> [STUDY TEXT]:
◇ ◇ ◇ ◇ ◇
The HardWired News staff is back from a two-week vacation in Ireland just in time for the NFL “taking a knee” histrionics.
To set the record, we have no problem with First Amendment free speech, as long as it is legal and does not physically harm others (it doesn’t mean we agree with all protesters). Riots such as seen in Missouri or Baltimore or North Carolina (to name a few) involving beatings, firebombing, looting, other personal property destruction and the like are another thing altogether. Assaults on police or other public officials are sickening. There is no constitutional right to harm others to make a point.
But like it or loathe it, disrespect for symbols has a long tradition in America. Remember flag burning during the Vietnam era? How about flying the flag upside down, defacing historic statues or monuments, or simple graffiti on public buildings? Or burning your draft card. You can name others. We at HardWired News have no training in psychology or sociology. But we have plenty of good old-fashioned experience with people and situations. And it seems to us the knee-takers are trying to do something so offensive to the public that their message is noticed, whether the action makes sense or not. After all, if they were distributing handbills, marching around with signs or posting on Facebook, there wouldn’t be much if any national media hysteria. This way their message is heard. Still, and ironically, this type of offensive behavior, while attracting attention, undermines public support for their cause.
Don’t get us wrong. We are deeply offended by the affront to America, her flag and anthem. And protesting police behavior, which is controlled by states and communities—not the federal government, by denigrating our nation is preposterous. The knee-takers are, in our view, disloyal and their animosity toward our country misplaced. But their protests are still peaceable and legal.
◇ ◇ ◇ ◇ ◇
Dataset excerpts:
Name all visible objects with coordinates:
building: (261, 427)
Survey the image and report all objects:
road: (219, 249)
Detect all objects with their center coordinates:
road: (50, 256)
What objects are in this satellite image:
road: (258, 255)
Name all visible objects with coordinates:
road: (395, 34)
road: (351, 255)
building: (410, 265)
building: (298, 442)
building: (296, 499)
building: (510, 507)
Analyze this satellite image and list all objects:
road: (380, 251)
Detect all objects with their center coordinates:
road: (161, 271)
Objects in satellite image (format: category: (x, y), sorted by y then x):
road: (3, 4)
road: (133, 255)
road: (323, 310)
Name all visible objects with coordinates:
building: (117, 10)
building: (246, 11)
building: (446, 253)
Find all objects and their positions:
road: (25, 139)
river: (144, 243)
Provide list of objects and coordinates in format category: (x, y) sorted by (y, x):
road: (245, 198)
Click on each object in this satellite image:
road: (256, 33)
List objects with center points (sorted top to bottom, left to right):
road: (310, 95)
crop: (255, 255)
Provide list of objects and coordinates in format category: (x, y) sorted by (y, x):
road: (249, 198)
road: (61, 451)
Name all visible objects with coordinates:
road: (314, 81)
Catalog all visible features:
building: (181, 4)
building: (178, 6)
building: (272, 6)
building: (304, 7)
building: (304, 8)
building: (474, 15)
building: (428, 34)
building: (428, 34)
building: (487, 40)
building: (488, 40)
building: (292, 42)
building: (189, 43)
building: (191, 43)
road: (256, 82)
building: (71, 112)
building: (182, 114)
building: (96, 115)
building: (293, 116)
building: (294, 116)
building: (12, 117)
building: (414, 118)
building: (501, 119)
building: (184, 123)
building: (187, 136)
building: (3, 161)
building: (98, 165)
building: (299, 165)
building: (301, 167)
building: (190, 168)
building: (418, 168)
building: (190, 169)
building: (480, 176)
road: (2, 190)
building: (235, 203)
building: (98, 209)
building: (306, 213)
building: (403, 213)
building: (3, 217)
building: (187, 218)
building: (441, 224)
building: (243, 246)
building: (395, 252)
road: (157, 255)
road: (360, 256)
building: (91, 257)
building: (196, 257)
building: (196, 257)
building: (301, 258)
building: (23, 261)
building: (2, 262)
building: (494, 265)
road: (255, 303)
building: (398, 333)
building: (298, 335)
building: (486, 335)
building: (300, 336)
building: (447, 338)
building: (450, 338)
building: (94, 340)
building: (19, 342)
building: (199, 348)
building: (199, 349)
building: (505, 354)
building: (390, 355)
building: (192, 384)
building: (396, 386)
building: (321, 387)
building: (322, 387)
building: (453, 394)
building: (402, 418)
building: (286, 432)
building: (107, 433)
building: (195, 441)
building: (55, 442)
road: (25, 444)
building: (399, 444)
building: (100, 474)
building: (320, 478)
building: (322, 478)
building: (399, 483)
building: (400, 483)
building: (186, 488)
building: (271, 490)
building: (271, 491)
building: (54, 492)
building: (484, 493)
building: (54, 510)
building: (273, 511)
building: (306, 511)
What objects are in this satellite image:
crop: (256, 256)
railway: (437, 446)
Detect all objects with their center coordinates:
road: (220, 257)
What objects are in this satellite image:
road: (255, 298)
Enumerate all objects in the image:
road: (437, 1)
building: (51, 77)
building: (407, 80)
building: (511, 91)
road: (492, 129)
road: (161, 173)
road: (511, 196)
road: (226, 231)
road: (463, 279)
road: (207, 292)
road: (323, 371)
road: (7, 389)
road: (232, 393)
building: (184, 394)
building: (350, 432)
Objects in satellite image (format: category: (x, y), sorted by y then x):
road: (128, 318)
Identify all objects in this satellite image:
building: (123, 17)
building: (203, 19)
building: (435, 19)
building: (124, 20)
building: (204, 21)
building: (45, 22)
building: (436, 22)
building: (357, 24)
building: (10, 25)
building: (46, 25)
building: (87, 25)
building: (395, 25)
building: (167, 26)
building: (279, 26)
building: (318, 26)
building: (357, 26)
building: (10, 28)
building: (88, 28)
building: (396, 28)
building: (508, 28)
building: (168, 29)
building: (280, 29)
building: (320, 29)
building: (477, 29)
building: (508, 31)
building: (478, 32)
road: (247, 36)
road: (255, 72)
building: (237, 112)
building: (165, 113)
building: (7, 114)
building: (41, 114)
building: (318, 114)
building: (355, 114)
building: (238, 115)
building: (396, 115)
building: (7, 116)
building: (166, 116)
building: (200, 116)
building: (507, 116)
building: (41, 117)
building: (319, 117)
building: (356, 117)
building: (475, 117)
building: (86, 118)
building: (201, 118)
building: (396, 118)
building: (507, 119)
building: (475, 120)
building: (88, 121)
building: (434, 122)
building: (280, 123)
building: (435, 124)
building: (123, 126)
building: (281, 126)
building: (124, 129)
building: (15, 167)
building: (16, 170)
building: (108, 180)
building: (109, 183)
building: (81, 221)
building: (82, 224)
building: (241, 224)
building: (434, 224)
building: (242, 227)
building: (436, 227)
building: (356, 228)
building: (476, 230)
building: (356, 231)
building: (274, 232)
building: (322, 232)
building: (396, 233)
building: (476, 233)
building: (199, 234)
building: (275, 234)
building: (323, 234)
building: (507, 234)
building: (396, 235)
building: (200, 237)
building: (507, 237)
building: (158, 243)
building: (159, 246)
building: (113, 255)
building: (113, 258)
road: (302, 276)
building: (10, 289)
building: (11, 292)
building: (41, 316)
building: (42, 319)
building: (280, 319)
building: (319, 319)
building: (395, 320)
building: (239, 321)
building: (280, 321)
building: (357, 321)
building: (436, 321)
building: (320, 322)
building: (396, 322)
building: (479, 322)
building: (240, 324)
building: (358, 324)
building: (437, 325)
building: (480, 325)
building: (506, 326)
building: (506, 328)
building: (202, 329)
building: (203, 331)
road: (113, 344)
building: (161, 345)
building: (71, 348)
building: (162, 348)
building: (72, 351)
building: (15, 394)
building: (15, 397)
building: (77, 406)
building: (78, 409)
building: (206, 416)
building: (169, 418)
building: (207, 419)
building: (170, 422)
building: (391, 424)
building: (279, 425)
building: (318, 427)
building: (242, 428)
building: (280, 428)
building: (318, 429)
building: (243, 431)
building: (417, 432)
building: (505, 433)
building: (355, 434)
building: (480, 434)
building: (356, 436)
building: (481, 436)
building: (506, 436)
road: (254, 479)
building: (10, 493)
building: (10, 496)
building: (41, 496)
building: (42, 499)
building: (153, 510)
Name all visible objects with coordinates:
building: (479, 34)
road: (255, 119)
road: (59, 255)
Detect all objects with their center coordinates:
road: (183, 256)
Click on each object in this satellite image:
◇ ◇ ◇ ◇ ◇
> [WHAT TO WORK ON]:
**1.** In two sentences, sum up the editorial on the NFL kneeling protests.
**2.** Write the next part of the editorial on the NFL kneeling protests, picking up after its last sentence.
Nothing in the lines is needed for this work.

> [RESULTS FOR EACH TASK]:
**1.** The HardWired News staff supports free speech that is legal and harms no one, but condemns violent riots and assaults on police, and notes that disrespect for symbols has a long tradition in America. They see the knee-takers as doing something offensive so their message gets noticed, which ironically undermines public support for their cause, and though deeply offended and calling the protesters disloyal, they judge the protests peaceable and legal.

**2.**
The concerns of black people in general with the issue of disproportionate severe enforcement by police is understandable. We doubt that there is any generalized behavior by police as an institution that is hostile to African-Americans, although individual malfeasance is always a possibility. But if it is your son or cousin or nephew, father or brother, or you that is roughed up or worse, it naturally assumes gigantic proportions. Doubtless many if not most African-Americans know someone personally who has had these experiences with police, justified or otherwise. And the legacy of slavery, segregation and blatant discrimination that is part of their history must be difficult to shrug off. Clearly, there is a problem in the black community itself that makes that population statistically more likely to be convicted of serious crimes, drop out of school, or have children out of wedlock, all things that can lead to misery. And in our view, the long-term solutions need to come in large part from changes within that community. Nonetheless, we can understand their concerns about the treatment of blacks at the hands of police, even if we don’t always agree with their conclusions as to the causes and remedies.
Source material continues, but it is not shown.